Task objective
Go through the records and write each one out again exactly.

Saved entries:
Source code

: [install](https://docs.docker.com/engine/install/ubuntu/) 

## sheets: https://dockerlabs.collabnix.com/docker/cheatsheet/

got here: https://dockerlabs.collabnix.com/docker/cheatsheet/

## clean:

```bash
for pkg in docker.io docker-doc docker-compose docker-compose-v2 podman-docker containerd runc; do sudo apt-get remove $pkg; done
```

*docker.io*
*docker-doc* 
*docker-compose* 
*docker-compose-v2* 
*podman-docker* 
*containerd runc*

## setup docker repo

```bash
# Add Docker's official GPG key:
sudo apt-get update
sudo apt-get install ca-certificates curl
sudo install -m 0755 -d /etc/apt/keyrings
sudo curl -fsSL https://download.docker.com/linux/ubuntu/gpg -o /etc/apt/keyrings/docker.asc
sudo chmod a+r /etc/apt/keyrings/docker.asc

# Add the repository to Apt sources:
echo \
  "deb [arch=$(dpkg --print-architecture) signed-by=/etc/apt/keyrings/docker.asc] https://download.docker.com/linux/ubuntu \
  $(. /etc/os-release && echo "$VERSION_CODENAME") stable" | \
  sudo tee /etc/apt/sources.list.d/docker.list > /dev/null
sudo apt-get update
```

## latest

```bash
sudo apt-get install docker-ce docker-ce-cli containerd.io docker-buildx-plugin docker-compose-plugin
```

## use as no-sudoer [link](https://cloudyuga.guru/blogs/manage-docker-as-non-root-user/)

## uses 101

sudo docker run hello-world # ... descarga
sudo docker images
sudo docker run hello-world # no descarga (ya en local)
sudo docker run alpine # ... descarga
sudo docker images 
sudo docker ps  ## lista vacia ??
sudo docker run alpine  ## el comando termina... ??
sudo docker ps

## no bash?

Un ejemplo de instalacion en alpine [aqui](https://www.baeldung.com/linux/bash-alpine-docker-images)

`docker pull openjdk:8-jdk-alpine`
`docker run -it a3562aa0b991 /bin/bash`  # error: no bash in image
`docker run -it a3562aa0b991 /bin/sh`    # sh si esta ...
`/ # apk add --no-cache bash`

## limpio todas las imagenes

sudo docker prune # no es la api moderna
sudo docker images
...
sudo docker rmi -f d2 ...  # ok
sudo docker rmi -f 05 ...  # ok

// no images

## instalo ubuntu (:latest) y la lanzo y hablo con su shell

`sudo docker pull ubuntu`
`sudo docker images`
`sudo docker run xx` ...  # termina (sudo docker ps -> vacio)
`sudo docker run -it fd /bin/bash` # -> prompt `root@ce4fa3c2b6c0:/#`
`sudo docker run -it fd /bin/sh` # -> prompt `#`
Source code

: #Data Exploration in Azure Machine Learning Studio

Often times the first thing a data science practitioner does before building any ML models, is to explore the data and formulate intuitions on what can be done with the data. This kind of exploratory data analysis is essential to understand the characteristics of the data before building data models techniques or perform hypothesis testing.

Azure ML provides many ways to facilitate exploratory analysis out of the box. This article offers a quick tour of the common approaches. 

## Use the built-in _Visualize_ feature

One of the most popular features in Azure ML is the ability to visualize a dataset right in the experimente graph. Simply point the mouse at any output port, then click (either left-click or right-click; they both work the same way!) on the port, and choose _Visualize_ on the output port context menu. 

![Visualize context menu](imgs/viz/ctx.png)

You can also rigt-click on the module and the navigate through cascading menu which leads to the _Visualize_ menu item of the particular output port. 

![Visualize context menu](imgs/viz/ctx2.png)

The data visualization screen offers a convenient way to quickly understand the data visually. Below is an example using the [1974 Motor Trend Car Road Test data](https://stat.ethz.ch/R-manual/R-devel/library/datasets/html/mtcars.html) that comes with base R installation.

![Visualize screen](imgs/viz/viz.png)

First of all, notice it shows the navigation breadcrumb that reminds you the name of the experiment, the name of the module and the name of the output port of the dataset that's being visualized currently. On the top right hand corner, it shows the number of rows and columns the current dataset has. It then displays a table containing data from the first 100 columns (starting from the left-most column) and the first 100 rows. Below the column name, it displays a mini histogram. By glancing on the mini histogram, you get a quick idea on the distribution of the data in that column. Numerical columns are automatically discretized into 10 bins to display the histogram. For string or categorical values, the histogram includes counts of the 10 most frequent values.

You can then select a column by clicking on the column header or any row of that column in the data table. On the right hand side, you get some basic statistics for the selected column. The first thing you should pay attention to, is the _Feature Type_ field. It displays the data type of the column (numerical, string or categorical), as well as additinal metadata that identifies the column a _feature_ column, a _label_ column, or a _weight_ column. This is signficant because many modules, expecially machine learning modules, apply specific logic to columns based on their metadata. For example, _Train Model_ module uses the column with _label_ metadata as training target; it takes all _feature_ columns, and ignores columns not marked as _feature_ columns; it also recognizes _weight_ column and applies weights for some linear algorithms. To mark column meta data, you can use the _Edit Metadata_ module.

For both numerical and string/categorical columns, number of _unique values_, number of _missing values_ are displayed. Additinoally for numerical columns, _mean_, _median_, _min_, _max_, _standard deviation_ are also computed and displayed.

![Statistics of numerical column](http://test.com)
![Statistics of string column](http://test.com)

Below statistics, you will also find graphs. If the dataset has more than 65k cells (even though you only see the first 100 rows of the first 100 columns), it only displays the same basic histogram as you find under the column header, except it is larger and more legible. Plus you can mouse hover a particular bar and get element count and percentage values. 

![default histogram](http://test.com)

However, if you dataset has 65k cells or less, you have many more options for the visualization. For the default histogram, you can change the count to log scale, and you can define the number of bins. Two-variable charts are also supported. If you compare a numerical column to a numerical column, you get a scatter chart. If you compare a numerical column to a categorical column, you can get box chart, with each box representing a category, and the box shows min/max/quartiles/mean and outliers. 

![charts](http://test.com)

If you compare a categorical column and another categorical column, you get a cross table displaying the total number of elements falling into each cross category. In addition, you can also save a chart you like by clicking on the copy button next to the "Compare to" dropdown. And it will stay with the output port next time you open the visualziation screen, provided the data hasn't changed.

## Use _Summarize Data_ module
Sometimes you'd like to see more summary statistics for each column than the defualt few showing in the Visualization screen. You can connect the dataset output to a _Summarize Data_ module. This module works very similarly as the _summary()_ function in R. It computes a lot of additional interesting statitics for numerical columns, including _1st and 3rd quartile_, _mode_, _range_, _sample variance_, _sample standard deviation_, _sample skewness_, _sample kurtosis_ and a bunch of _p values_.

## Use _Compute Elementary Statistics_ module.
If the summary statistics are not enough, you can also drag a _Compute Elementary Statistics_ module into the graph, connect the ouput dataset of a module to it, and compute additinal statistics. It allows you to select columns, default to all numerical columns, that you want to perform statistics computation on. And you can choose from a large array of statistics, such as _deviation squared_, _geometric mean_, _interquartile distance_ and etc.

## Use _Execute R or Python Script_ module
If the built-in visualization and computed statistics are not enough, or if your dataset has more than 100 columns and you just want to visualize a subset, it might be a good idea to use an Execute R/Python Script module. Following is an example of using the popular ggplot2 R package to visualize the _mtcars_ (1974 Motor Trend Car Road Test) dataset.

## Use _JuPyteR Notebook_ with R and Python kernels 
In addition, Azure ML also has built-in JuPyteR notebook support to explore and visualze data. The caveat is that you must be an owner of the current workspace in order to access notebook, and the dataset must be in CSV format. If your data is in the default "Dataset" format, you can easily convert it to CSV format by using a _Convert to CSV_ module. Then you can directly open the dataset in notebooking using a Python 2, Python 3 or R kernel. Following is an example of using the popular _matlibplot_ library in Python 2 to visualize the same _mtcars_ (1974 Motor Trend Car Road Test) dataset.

Response to the task
Source code

: [install](https://docs.docker.com/engine/install/ubuntu/) 

## sheets: https://dockerlabs.collabnix.com/docker/cheatsheet/

got here: https://dockerlabs.collabnix.com/docker/cheatsheet/

## clean:

```bash
for pkg in docker.io docker-doc docker-compose docker-compose-v2 podman-docker containerd runc; do sudo apt-get remove $pkg; done
```

*docker.io*
*docker-doc* 
*docker-compose* 
*docker-compose-v2* 
*podman-docker* 
*containerd runc*

## setup docker repo

```bash
# Add Docker's official GPG key:
sudo apt-get update
sudo apt-get install ca-certificates curl
sudo install -m 0755 -d /etc/apt/keyrings
sudo curl -fsSL https://download.docker.com/linux/ubuntu/gpg -o /etc/apt/keyrings/docker.asc
sudo chmod a+r /etc/apt/keyrings/docker.asc

# Add the repository to Apt sources:
echo \
  "deb [arch=$(dpkg --print-architecture) signed-by=/etc/apt/keyrings/docker.asc] https://download.docker.com/linux/ubuntu \
  $(. /etc/os-release && echo "$VERSION_CODENAME") stable" | \
  sudo tee /etc/apt/sources.list.d/docker.list > /dev/null
sudo apt-get update
```

## latest

```bash
sudo apt-get install docker-ce docker-ce-cli containerd.io docker-buildx-plugin docker-compose-plugin
```

## use as no-sudoer [link](https://cloudyuga.guru/blogs/manage-docker-as-non-root-user/)

## uses 101

sudo docker run hello-world # ... descarga
sudo docker images
sudo docker run hello-world # no descarga (ya en local)
sudo docker run alpine # ... descarga
sudo docker images 
sudo docker ps  ## lista vacia ??
sudo docker run alpine  ## el comando termina... ??
sudo docker ps

## no bash?

Un ejemplo de instalacion en alpine [aqui](https://www.baeldung.com/linux/bash-alpine-docker-images)

`docker pull openjdk:8-jdk-alpine`
`docker run -it a3562aa0b991 /bin/bash`  # error: no bash in image
`docker run -it a3562aa0b991 /bin/sh`    # sh si esta ...
`/ # apk add --no-cache bash`

## limpio todas las imagenes

sudo docker prune # no es la api moderna
sudo docker images
...
sudo docker rmi -f d2 ...  # ok
sudo docker rmi -f 05 ...  # ok

// no images

## instalo ubuntu (:latest) y la lanzo y hablo con su shell

`sudo docker pull ubuntu`
`sudo docker images`
`sudo docker run xx` ...  # termina (sudo docker ps -> vacio)
`sudo docker run -it fd /bin/bash` # -> prompt `root@ce4fa3c2b6c0:/#`
`sudo docker run -it fd /bin/sh` # -> prompt `#`
Source code

: #Data Exploration in Azure Machine Learning Studio

Often times the first thing a data science practitioner does before building any ML models, is to explore the data and formulate intuitions on what can be done with the data. This kind of exploratory data analysis is essential to understand the characteristics of the data before building data models techniques or perform hypothesis testing.

Azure ML provides many ways to facilitate exploratory analysis out of the box. This article offers a quick tour of the common approaches. 

## Use the built-in _Visualize_ feature

One of the most popular features in Azure ML is the ability to visualize a dataset right in the experimente graph. Simply point the mouse at any output port, then click (either left-click or right-click; they both work the same way!) on the port, and choose _Visualize_ on the output port context menu. 

![Visualize context menu](imgs/viz/ctx.png)

You can also rigt-click on the module and the navigate through cascading menu which leads to the _Visualize_ menu item of the particular output port. 

![Visualize context menu](imgs/viz/ctx2.png)

The data visualization screen offers a convenient way to quickly understand the data visually. Below is an example using the [1974 Motor Trend Car Road Test data](https://stat.ethz.ch/R-manual/R-devel/library/datasets/html/mtcars.html) that comes with base R installation.

![Visualize screen](imgs/viz/viz.png)

First of all, notice it shows the navigation breadcrumb that reminds you the name of the experiment, the name of the module and the name of the output port of the dataset that's being visualized currently. On the top right hand corner, it shows the number of rows and columns the current dataset has. It then displays a table containing data from the first 100 columns (starting from the left-most column) and the first 100 rows. Below the column name, it displays a mini histogram. By glancing on the mini histogram, you get a quick idea on the distribution of the data in that column. Numerical columns are automatically discretized into 10 bins to display the histogram. For string or categorical values, the histogram includes counts of the 10 most frequent values.

You can then select a column by clicking on the column header or any row of that column in the data table. On the right hand side, you get some basic statistics for the selected column. The first thing you should pay attention to, is the _Feature Type_ field. It displays the data type of the column (numerical, string or categorical), as well as additinal metadata that identifies the column a _feature_ column, a _label_ column, or a _weight_ column. This is signficant because many modules, expecially machine learning modules, apply specific logic to columns based on their metadata. For example, _Train Model_ module uses the column with _label_ metadata as training target; it takes all _feature_ columns, and ignores columns not marked as _feature_ columns; it also recognizes _weight_ column and applies weights for some linear algorithms. To mark column meta data, you can use the _Edit Metadata_ module.

For both numerical and string/categorical columns, number of _unique values_, number of _missing values_ are displayed. Additinoally for numerical columns, _mean_, _median_, _min_, _max_, _standard deviation_ are also computed and displayed.

![Statistics of numerical column](http://test.com)
![Statistics of string column](http://test.com)

Below statistics, you will also find graphs. If the dataset has more than 65k cells (even though you only see the first 100 rows of the first 100 columns), it only displays the same basic histogram as you find under the column header, except it is larger and more legible. Plus you can mouse hover a particular bar and get element count and percentage values. 

![default histogram](http://test.com)

However, if you dataset has 65k cells or less, you have many more options for the visualization. For the default histogram, you can change the count to log scale, and you can define the number of bins. Two-variable charts are also supported. If you compare a numerical column to a numerical column, you get a scatter chart. If you compare a numerical column to a categorical column, you can get box chart, with each box representing a category, and the box shows min/max/quartiles/mean and outliers. 

![charts](http://test.com)

If you compare a categorical column and another categorical column, you get a cross table displaying the total number of elements falling into each cross category. In addition, you can also save a chart you like by clicking on the copy button next to the "Compare to" dropdown. And it will stay with the output port next time you open the visualziation screen, provided the data hasn't changed.

## Use _Summarize Data_ module
Sometimes you'd like to see more summary statistics for each column than the defualt few showing in the Visualization screen. You can connect the dataset output to a _Summarize Data_ module. This module works very similarly as the _summary()_ function in R. It computes a lot of additional interesting statitics for numerical columns, including _1st and 3rd quartile_, _mode_, _range_, _sample variance_, _sample standard deviation_, _sample skewness_, _sample kurtosis_ and a bunch of _p values_.

## Use _Compute Elementary Statistics_ module.
If the summary statistics are not enough, you can also drag a _Compute Elementary Statistics_ module into the graph, connect the ouput dataset of a module to it, and compute additinal statistics. It allows you to select columns, default to all numerical columns, that you want to perform statistics computation on. And you can choose from a large array of statistics, such as _deviation squared_, _geometric mean_, _interquartile distance_ and etc.

## Use _Execute R or Python Script_ module
If the built-in visualization and computed statistics are not enough, or if your dataset has more than 100 columns and you just want to visualize a subset, it might be a good idea to use an Execute R/Python Script module. Following is an example of using the popular ggplot2 R package to visualize the _mtcars_ (1974 Motor Trend Car Road Test) dataset.

## Use _JuPyteR Notebook_ with R and Python kernels 
In addition, Azure ML also has built-in JuPyteR notebook support to explore and visualze data. The caveat is that you must be an owner of the current workspace in order to access notebook, and the dataset must be in CSV format. If your data is in the default "Dataset" format, you can easily convert it to CSV format by using a _Convert to CSV_ module. Then you can directly open the dataset in notebooking using a Python 2, Python 3 or R kernel. Following is an example of using the popular _matlibplot_ library in Python 2 to visualize the same _mtcars_ (1974 Motor Trend Car Road Test) dataset.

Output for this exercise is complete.